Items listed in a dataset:
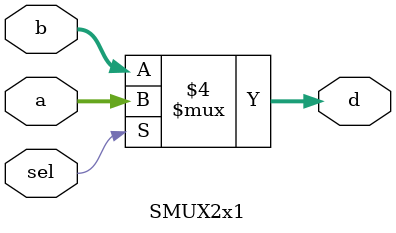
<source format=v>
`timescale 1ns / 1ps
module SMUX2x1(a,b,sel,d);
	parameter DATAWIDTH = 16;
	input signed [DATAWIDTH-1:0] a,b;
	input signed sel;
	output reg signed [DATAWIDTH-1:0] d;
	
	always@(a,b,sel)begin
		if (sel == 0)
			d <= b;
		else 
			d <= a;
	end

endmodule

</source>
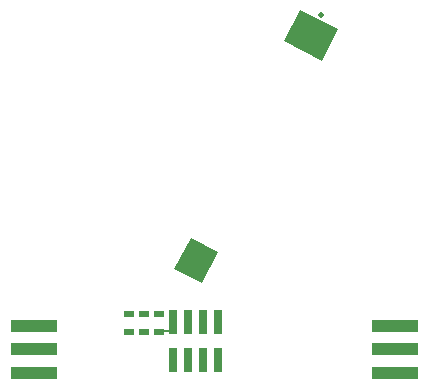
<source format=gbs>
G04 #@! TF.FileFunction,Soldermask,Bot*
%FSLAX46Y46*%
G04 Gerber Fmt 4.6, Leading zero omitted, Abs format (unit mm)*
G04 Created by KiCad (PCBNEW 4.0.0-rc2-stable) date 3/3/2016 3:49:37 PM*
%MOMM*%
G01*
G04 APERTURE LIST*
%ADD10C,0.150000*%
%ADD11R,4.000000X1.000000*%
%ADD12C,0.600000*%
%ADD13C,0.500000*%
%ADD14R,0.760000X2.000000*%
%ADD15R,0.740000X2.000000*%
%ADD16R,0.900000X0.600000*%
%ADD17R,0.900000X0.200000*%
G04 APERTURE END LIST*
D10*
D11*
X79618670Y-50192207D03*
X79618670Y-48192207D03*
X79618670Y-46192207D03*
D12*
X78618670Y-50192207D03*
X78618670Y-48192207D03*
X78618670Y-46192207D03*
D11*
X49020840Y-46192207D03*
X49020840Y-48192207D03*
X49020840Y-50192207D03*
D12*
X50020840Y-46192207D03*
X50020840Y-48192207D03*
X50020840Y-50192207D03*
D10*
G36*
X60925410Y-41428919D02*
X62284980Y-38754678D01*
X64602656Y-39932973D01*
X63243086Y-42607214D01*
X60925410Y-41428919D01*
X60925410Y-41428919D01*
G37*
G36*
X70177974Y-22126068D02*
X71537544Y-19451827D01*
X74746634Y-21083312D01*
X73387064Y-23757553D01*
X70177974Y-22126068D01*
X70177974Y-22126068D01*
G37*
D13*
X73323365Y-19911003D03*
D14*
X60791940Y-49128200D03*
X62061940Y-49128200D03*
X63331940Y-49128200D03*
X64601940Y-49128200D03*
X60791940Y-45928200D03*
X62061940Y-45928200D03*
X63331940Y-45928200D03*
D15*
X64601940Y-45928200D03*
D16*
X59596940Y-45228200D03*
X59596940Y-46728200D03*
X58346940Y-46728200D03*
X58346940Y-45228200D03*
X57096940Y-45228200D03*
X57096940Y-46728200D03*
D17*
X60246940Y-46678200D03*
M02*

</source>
==
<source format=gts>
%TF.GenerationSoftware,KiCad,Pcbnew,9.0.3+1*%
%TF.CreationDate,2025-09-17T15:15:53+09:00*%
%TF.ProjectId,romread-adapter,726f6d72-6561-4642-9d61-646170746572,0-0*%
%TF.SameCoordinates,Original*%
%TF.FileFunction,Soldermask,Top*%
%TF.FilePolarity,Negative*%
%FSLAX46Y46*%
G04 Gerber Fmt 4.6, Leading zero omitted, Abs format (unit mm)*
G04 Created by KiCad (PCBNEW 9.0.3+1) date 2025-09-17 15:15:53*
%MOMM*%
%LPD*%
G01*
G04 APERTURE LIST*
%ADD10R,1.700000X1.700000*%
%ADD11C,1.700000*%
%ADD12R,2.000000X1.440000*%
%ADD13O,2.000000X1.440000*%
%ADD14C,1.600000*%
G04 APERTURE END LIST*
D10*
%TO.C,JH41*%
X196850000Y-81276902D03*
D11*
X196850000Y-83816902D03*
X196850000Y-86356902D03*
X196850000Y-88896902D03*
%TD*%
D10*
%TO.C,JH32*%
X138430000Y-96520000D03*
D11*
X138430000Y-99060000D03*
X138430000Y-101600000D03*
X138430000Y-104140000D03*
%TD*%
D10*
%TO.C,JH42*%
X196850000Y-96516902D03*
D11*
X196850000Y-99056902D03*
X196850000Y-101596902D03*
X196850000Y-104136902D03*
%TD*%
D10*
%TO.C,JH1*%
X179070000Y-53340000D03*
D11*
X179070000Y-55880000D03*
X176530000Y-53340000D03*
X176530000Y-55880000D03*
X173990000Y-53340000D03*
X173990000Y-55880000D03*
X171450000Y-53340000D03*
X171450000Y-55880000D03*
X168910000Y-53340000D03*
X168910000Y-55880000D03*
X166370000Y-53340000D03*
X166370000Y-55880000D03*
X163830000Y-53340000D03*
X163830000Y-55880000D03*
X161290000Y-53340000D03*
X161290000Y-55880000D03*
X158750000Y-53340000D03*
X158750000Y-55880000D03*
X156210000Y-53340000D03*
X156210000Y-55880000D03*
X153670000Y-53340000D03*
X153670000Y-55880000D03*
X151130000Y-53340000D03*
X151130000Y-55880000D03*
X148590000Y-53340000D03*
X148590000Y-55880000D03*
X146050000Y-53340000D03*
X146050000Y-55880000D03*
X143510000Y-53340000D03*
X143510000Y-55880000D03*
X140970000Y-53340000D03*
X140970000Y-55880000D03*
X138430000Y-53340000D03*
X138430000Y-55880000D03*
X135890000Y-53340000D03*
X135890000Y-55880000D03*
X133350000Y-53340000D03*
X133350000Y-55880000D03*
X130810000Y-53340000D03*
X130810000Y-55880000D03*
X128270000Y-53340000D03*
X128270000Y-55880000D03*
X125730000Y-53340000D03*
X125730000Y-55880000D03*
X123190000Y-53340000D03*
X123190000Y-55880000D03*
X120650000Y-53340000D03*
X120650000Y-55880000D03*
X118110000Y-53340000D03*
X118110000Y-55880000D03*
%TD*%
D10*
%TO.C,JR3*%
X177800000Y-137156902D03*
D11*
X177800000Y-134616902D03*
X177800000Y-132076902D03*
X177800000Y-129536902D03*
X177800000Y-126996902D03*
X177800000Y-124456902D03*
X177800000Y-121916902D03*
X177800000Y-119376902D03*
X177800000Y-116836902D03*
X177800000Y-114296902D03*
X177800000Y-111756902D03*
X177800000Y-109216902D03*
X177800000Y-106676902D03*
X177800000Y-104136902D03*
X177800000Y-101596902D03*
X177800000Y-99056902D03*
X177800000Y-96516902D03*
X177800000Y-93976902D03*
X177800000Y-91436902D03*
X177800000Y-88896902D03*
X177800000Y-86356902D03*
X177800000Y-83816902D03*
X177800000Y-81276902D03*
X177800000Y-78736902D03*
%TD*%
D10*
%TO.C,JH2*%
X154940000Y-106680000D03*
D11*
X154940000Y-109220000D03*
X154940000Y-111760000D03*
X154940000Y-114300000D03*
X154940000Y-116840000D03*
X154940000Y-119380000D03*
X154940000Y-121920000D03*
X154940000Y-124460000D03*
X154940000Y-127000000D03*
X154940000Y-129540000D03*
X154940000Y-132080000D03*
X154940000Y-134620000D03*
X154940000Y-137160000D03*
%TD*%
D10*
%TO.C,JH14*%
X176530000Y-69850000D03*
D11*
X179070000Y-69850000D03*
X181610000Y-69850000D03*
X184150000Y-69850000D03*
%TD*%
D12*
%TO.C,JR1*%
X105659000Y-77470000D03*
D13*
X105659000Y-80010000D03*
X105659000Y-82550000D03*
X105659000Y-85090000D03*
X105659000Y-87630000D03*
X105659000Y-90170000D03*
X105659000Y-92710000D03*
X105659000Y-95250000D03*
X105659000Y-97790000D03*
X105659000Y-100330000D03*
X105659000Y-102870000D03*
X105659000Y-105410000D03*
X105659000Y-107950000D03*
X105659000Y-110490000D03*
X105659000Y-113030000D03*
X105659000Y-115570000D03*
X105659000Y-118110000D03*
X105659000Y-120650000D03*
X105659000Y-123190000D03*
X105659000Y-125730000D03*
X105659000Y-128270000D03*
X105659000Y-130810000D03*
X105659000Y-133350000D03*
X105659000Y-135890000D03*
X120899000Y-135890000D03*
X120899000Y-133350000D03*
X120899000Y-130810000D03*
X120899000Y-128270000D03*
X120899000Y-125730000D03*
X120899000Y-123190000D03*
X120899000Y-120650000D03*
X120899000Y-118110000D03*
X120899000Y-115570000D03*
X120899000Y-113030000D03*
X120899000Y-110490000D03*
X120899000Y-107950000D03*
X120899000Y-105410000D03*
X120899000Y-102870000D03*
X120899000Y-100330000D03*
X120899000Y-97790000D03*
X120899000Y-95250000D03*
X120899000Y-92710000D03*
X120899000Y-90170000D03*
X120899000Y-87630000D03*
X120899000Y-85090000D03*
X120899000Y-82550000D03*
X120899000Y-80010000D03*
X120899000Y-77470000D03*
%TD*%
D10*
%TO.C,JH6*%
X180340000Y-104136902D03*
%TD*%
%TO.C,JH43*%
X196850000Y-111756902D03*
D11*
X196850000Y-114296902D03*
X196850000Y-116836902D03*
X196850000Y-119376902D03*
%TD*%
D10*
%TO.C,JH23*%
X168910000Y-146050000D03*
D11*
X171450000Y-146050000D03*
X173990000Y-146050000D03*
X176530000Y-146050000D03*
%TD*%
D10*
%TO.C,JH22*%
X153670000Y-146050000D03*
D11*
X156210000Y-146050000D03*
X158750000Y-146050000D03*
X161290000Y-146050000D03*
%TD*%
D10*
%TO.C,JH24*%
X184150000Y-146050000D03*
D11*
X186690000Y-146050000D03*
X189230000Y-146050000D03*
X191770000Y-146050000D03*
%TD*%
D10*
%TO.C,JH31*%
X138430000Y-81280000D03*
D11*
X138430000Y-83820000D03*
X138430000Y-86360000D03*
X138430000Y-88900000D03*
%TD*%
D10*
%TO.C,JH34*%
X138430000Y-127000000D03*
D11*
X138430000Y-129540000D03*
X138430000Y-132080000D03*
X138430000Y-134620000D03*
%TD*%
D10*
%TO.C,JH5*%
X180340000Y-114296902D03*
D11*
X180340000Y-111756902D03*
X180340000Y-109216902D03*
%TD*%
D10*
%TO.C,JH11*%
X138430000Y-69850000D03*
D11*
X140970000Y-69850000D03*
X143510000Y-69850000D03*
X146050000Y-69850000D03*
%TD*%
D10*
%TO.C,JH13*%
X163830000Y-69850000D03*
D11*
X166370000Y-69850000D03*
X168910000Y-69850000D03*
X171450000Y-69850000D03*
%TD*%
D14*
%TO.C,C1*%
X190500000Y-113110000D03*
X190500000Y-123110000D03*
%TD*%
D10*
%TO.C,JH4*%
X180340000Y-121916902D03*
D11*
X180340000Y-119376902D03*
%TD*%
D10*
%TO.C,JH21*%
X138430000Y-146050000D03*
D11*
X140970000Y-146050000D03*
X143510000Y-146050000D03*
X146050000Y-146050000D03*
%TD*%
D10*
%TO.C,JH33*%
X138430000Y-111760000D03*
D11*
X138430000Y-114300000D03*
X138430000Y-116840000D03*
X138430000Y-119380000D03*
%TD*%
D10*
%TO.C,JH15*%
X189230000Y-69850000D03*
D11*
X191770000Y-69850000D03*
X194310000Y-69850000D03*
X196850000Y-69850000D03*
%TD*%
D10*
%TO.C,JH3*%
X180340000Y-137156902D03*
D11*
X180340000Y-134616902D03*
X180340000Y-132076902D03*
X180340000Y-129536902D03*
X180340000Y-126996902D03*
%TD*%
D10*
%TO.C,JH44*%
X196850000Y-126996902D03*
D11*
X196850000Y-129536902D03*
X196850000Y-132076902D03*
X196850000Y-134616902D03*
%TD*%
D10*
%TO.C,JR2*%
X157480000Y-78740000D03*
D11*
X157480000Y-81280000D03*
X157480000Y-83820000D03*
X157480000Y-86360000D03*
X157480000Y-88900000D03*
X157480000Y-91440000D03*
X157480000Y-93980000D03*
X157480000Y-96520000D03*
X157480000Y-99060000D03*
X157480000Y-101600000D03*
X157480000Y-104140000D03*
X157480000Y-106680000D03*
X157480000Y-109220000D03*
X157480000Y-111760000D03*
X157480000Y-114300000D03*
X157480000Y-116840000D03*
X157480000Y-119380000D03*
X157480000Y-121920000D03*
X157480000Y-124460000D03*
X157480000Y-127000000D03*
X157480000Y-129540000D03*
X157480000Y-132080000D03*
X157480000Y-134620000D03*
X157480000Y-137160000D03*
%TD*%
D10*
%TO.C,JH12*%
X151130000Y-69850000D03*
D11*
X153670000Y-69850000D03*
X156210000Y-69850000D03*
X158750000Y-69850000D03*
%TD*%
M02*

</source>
--
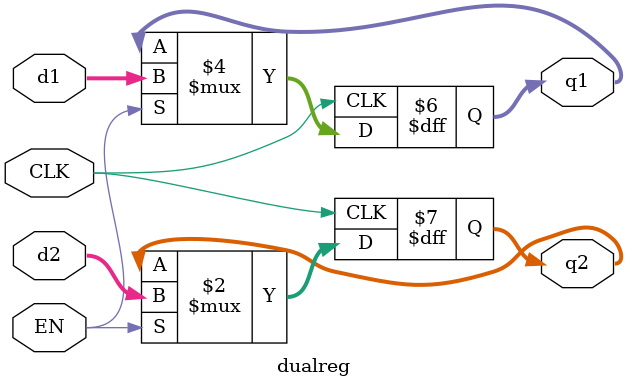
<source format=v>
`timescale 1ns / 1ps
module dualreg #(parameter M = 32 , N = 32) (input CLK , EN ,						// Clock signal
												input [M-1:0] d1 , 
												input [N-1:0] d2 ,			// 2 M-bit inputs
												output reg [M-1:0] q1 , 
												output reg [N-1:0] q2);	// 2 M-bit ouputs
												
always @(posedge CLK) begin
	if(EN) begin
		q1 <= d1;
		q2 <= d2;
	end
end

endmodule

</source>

WHAT TO DO: With the line that has "X176530000Y-146050000D03*" as the first and the line that has "X190500000Y-113110000D03*" as the last, repeat exactly that run of lines above and no more.

ANSWER TO THE PROBLEM:
X176530000Y-146050000D03*
%TD*%
D10*
%TO.C,JH22*%
X153670000Y-146050000D03*
D11*
X156210000Y-146050000D03*
X158750000Y-146050000D03*
X161290000Y-146050000D03*
%TD*%
D10*
%TO.C,JH24*%
X184150000Y-146050000D03*
D11*
X186690000Y-146050000D03*
X189230000Y-146050000D03*
X191770000Y-146050000D03*
%TD*%
D10*
%TO.C,JH31*%
X138430000Y-81280000D03*
D11*
X138430000Y-83820000D03*
X138430000Y-86360000D03*
X138430000Y-88900000D03*
%TD*%
D10*
%TO.C,JH34*%
X138430000Y-127000000D03*
D11*
X138430000Y-129540000D03*
X138430000Y-132080000D03*
X138430000Y-134620000D03*
%TD*%
D10*
%TO.C,JH5*%
X180340000Y-114296902D03*
D11*
X180340000Y-111756902D03*
X180340000Y-109216902D03*
%TD*%
D10*
%TO.C,JH11*%
X138430000Y-69850000D03*
D11*
X140970000Y-69850000D03*
X143510000Y-69850000D03*
X146050000Y-69850000D03*
%TD*%
D10*
%TO.C,JH13*%
X163830000Y-69850000D03*
D11*
X166370000Y-69850000D03*
X168910000Y-69850000D03*
X171450000Y-69850000D03*
%TD*%
D14*
%TO.C,C1*%
X190500000Y-113110000D03*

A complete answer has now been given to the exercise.